Non manca attenzione ai Realien presenti nel libro; notevole è l’esegesi dei passaggi dell’epistola 2, 2 (i parr. 3-13), in cui l’attenzione del Lugdunense si concentra sulla descrizione degli ambienti e dei dettagli architettonici della sua villa, laddove, a proposito dell’epistola 2, 9, dedicata, come detto, alle ville degli zii, viene evidenziato il procedimento di variatio messo in atto, poiché l’epistolografo sceglie di soffermarsi maggiormente sulle consuetudini della vita aristocratica; viene ben sottolineato (p. 84) che la villa diventa simbolo dello status sociale dei suoi proprietari; Hindermann ricorda (rimandando a Symm. epist. 1, 1) che in epist. 4, 9, 1 Sidonio scrive che la dimora di Vectius rispecchia il suo carattere. A p. 390 osserva che la successione di alcune lettere sembra seguire il corso delle stagioni; la descrizione della villa di Avitaco nell’epist. 2, 2 ha come sfondo temporale l’estate, quella della campagna di Maurisio nella 2, 14, l’inverno.

La traduzione proposta è precisa, molto aderente al testo ed attenta a cogliere le arguzie della dictio sidoniana. In definitiva il pregevole volume sarà di grande utilità per i cultori di cultura antica; esso è corredato di una bibliografia davvero esaustiva (pp. 399-425; unica omissione di rilievo è la già citata edizione commentata di Bellès), dell’Index Locorum (pp. 426-463), dell’Indice dei nomi di persona (pp. 464-468).

 

Notes

[1] Come ho avuto modo di osservare in un contributo, più volte citato dalla studiosa (F. Montone, Vita e svaghi di un aristocratico del V secolo.
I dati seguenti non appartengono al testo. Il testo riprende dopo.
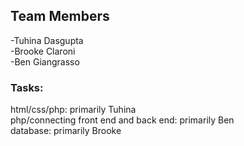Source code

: ## Team Members
-Tuhina Dasgupta   
-Brooke Claroni  
-Ben Giangrasso  

### Tasks: 
html/css/php: primarily Tuhina  
php/connecting front end and back end: primarily Ben  
database: primarily Brooke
Il secondo libro dell’epistolario di Sidonio Apollinare, “Salternum” 38-39, 2017, pp. 23-45, spec. p. 37), le due lettere 2, 1 e 2, 13 in realtà non sono dissonanti rispetto al tema centrale degli svaghi e dell’otium della nobiltà galloromana: Seronato è l’antitesi, con i suoi vizi e le sue attività disdicevoli, del perfetto aristocratico, laddove la vicenda altalenante di Petronio Massimo è un monito sul carattere illusorio del potere e sui rischi connessi al negotium (si legga anche quanto scrive l’Autrice a p. xiv).

[2] Ch. Lütjohann (ed.), Gai Solii Apollinaris Sidonii epistulae et carmina, Berlin 1887 (edizione contenuta nei Monumenta Germaniae Historica).

[3] F. Dolveck, The Manuscript Tradition of Sidonius, in G. Kelly – J. Van Waarden, Edinburgh Companion to Sidonius Apollinaris, Edinburgh 2020, pp. 479-542.

[4] Si veda Sidonius Apollinaris, Letters Book 5. 1-10, Text, Translation, and Commentary by G. Marolla, Edinburgh 2023, p. 19.

[5] Mi permetto di rimandare a quanto ho osservato nel mio contributo già citato (sopra, n. 1) (si veda in particolare p. 37) a proposito del verbo conquadro e dei meccanismi di intratestualità sidoniana.

[6] Sidoni Apol·linar, Llettres, vol I [Llibres I-III], Introducció, Text revisat i Traducció de J. Bellès, Barcelona 1997, p. 202, n. 15.

[7] L’espressione fu coniata da A. Loyen, Sidoine Apollinaire e l’esprit précieux en Gaule aux derniers jours de l’Empire, Paris 1943 (si leggano in particolare le pp. 152-153).